- [TEKS TERSEDIA]
────────
Negara Indonesia sebagai Negara hukum, konsep hukumnya mengikuti Eropa Kontinental, dimana pembentukan hukumnya dilakukan oleh badan legislatif (DPR). Landasan Juridis pemberian kewenangan kekuasaan pembentukan undang-undang kepada badan legislatif didasarkan pada pertama, Pasal 20 UUD Negara RI Tahun 1945 ayat 1: “DPR memegang kekuasaan membentuk undang-undang”. Ayat 2 : “setiap RUU dibahas oleh DPR dan Presiden untuk mendapatkan persetujuan bersama” ayat 5 : “Dalam hal rancangan undang­undang yang telah disetujui bersama tersebut tidak disahkan oleh Presiden dalam waktu tiga puluh hari semenjak rancangan undang­undang tersebut disetujui rancangan undang­undang tersebut sah menjadi undang­undang dan wajib diundangkan”. Dalam UU No.12 tahun 2011 tentang peraturan pembentukan perundang-undangan sebagi landasan yuridis kedua. Kewenangan DPR dalam pembentukan undang-undang diatur dalam BAB IV tentang “perencanaan penyusunan undang-undang” dan BAB V tentang “penyusunan peraturan perundang-undangan”.
Dari latar belakang itulah maka dianggap perlunya suatu kajian terhadap stabilitas dan dinamika politik hukum di indonesia terutama dalam bidang hukum pidana.

B. Rumusan Masalah
Berdasarkan uraian latar belakang di atas, maka dapat dirumuskan masalah yang berhubungan dengan stabilitas dan dinamika politik hukum di Indonesia terutama dalam bidang hukum pidana sebagai berikut;

1.      Bagaiamana stabilitas dan dinamika politik hukum pidana di Indonesia?
2.      Bagaimana pengaruh sistem politik hukum terhadap pembentukan hukum pidana di Indonesia?

C. Tujuan dan Manfaat
a)      Tujuan penelitian
1)      Mengetahui pengaruh sistem politik hukum terhadap perkembangan hukum pidana di Indonesia.
2)      Mengetahui stabilitas dan dinamika politik hukum pidana di Indonesia
b)      Manfaat penelitian
Secara teoritis diharapkan dapat memberi sumbangsih ilmiah dalam pengembangan Politik hukum pidana. Secara praktis, diharapkan dapat memberikan kontribusi dan solusi konkrit bagi lembaga pembentukan hukum terutama lembaga Legislatif (DPR) dan beberapa lembaga terkait.
────────
- [BUTIR TUGAS A] Terjemahkan ke dalam bahasa Inggris kalimat dari teks tentang politik hukum pidana ini: "Dari latar belakang itulah maka dianggap perlunya suatu kajian terhadap stabilitas dan dinamika politik hukum di indonesia terutama dalam bidang hukum pidana."
Teks dan catatan yang menyertainya tidak saling berkaitan.

- [DATA TERSEDIA]
────────
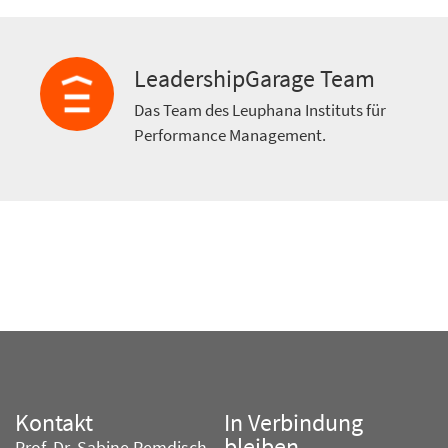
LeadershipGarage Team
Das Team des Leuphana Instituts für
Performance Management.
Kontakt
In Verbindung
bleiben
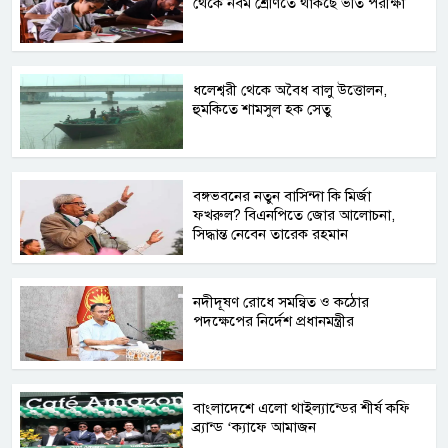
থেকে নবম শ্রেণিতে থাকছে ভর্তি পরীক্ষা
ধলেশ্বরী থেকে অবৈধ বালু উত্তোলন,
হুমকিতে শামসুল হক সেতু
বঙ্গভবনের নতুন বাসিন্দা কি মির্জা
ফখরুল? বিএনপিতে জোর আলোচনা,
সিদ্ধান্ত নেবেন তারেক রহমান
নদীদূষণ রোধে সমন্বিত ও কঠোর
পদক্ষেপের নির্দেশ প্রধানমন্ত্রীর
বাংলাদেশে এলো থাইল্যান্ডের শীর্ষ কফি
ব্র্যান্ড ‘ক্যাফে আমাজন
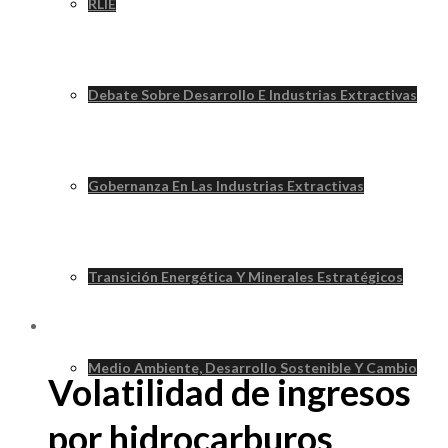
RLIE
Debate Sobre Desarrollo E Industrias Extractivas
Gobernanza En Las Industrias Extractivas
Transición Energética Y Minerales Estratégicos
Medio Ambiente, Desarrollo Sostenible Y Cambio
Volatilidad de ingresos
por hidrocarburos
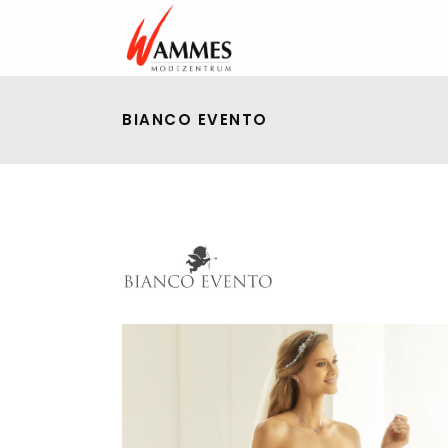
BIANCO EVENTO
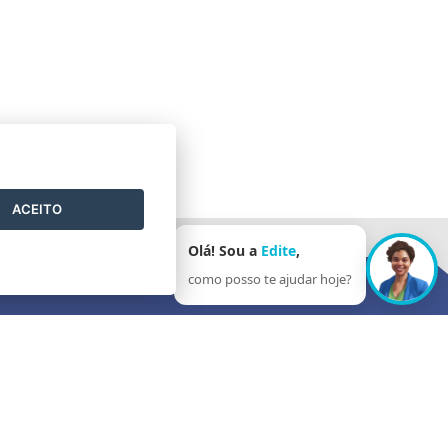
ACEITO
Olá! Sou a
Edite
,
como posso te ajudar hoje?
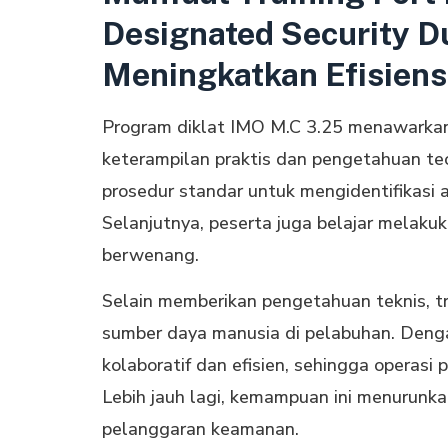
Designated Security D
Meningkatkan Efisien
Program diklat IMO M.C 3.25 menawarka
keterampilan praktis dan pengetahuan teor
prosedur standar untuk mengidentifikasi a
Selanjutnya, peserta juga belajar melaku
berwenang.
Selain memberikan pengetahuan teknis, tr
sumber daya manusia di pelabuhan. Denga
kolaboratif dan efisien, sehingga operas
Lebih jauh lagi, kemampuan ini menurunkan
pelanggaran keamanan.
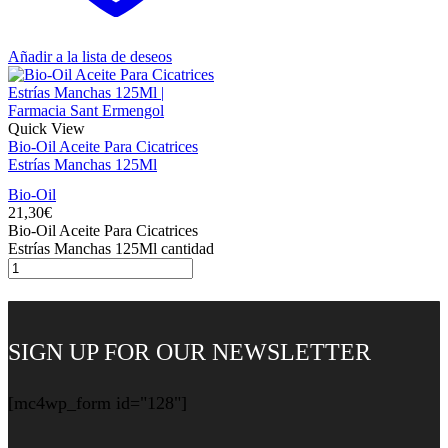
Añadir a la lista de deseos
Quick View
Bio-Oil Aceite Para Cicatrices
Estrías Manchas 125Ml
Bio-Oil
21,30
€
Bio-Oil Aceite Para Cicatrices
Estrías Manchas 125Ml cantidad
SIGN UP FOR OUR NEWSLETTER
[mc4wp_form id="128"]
────────
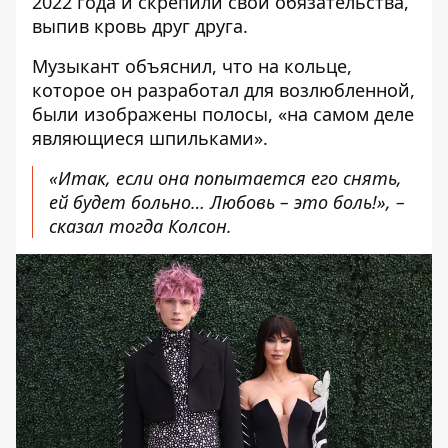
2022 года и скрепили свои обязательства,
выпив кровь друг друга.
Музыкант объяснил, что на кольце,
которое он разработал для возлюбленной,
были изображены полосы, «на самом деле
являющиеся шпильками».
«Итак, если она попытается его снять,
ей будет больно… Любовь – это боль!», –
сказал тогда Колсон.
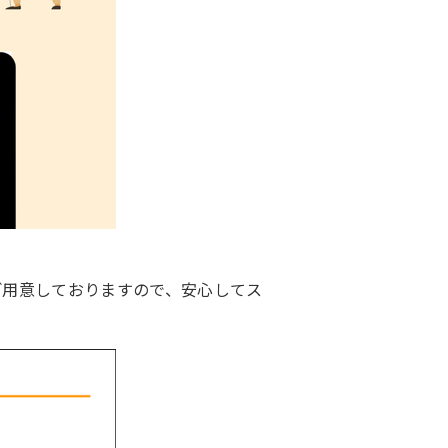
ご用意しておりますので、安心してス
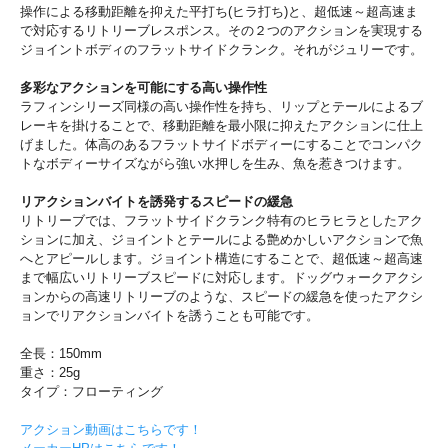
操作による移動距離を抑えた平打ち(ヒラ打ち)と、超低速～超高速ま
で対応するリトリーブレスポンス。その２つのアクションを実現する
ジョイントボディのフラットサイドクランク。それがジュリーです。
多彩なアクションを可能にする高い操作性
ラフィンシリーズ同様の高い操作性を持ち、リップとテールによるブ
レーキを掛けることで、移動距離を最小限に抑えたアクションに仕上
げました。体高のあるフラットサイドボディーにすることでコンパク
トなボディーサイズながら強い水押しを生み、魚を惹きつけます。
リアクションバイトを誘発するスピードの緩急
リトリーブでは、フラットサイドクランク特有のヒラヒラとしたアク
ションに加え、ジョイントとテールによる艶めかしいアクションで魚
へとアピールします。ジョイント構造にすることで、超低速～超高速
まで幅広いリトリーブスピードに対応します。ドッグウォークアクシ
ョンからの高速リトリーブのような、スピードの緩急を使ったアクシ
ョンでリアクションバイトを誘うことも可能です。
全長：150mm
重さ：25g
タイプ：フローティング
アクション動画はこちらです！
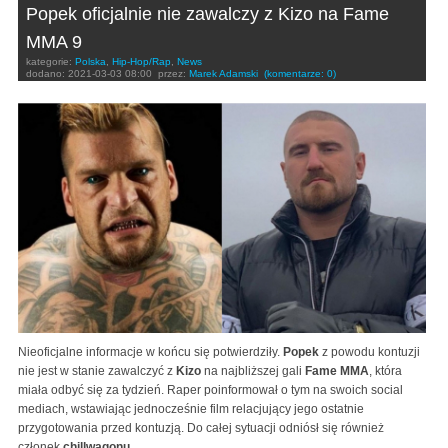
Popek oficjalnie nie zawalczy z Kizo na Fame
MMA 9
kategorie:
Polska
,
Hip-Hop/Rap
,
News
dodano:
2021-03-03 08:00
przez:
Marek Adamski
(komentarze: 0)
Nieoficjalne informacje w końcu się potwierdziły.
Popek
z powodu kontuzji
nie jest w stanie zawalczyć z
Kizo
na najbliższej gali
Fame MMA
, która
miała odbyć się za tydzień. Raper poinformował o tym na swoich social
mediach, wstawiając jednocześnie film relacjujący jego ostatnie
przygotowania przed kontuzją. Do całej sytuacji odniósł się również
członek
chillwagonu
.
────────
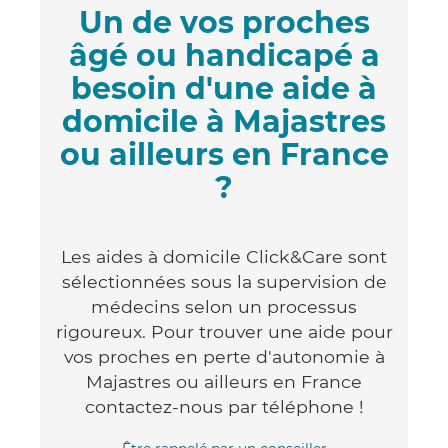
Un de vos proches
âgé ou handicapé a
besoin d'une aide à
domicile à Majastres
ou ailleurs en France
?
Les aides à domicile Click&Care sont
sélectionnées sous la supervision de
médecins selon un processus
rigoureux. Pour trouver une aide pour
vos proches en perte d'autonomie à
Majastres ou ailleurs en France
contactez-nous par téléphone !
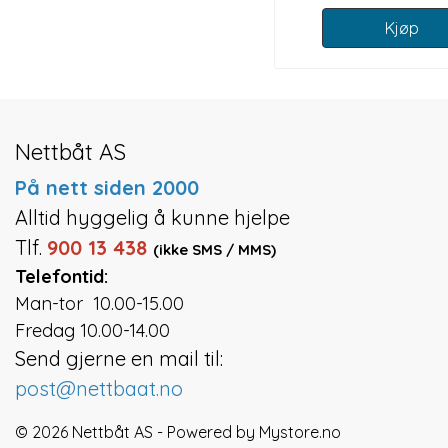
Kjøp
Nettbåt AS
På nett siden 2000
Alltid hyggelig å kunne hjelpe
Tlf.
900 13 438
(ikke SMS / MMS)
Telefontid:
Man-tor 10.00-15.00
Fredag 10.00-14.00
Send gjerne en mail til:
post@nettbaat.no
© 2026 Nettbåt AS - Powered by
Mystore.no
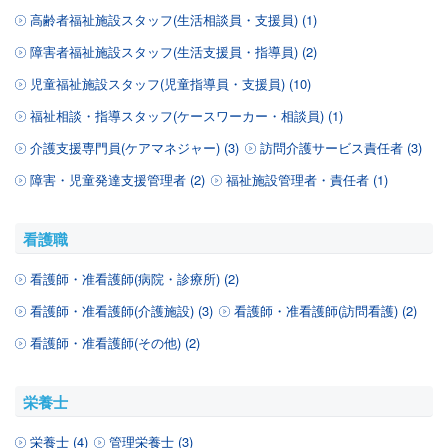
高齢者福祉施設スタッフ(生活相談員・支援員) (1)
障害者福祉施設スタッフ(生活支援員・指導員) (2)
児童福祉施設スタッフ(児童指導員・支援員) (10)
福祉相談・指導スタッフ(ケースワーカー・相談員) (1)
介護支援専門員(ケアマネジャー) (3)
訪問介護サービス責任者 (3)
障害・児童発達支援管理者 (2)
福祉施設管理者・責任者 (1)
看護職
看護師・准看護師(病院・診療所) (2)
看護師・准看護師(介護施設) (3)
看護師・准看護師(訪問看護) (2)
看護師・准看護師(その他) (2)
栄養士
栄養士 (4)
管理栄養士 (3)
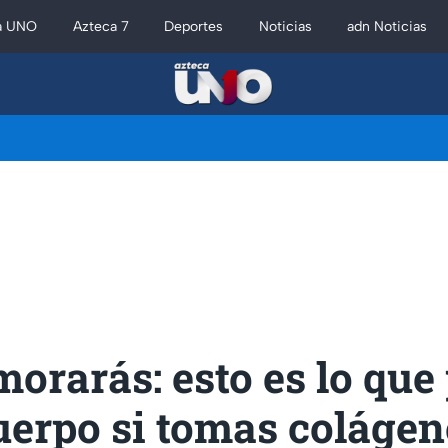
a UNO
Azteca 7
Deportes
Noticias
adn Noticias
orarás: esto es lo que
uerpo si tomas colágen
────────
- [BUTIR TUGAS B] Perbarui bagian catatan yang dibuka dengan baris berisi "ご用意しておりますので、安心してス" dan ditutup dengan baris berisi "アクション動画はこちらです！" dengan mengganti "ジュリー" menjadi "ジュリア", tanpa mengubah hal lain. Tuliskan hanya baris-baris tersebut dan jangan sertakan gambarnya.

- [JAWABAN LATIHAN A] It is from this background that a study of the stability and dynamics of legal politics in Indonesia, particularly in the field of criminal law, is considered necessary.

- [JAWABAN LATIHAN B]
ご用意しておりますので、安心してス
操作による移動距離を抑えた平打ち(ヒラ打ち)と、超低速～超高速ま
で対応するリトリーブレスポンス。その２つのアクションを実現する
ジョイントボディのフラットサイドクランク。それがジュリアです。
多彩なアクションを可能にする高い操作性
ラフィンシリーズ同様の高い操作性を持ち、リップとテールによるブ
レーキを掛けることで、移動距離を最小限に抑えたアクションに仕上
げました。体高のあるフラットサイドボディーにすることでコンパク
トなボディーサイズながら強い水押しを生み、魚を惹きつけます。
リアクションバイトを誘発するスピードの緩急
リトリーブでは、フラットサイドクランク特有のヒラヒラとしたアク
ションに加え、ジョイントとテールによる艶めかしいアクションで魚
へとアピールします。ジョイント構造にすることで、超低速～超高速
まで幅広いリトリーブスピードに対応します。ドッグウォークアクシ
ョンからの高速リトリーブのような、スピードの緩急を使ったアクシ
ョンでリアクションバイトを誘うことも可能です。
全長：150mm
重さ：25g
タイプ：フローティング
アクション動画はこちらです！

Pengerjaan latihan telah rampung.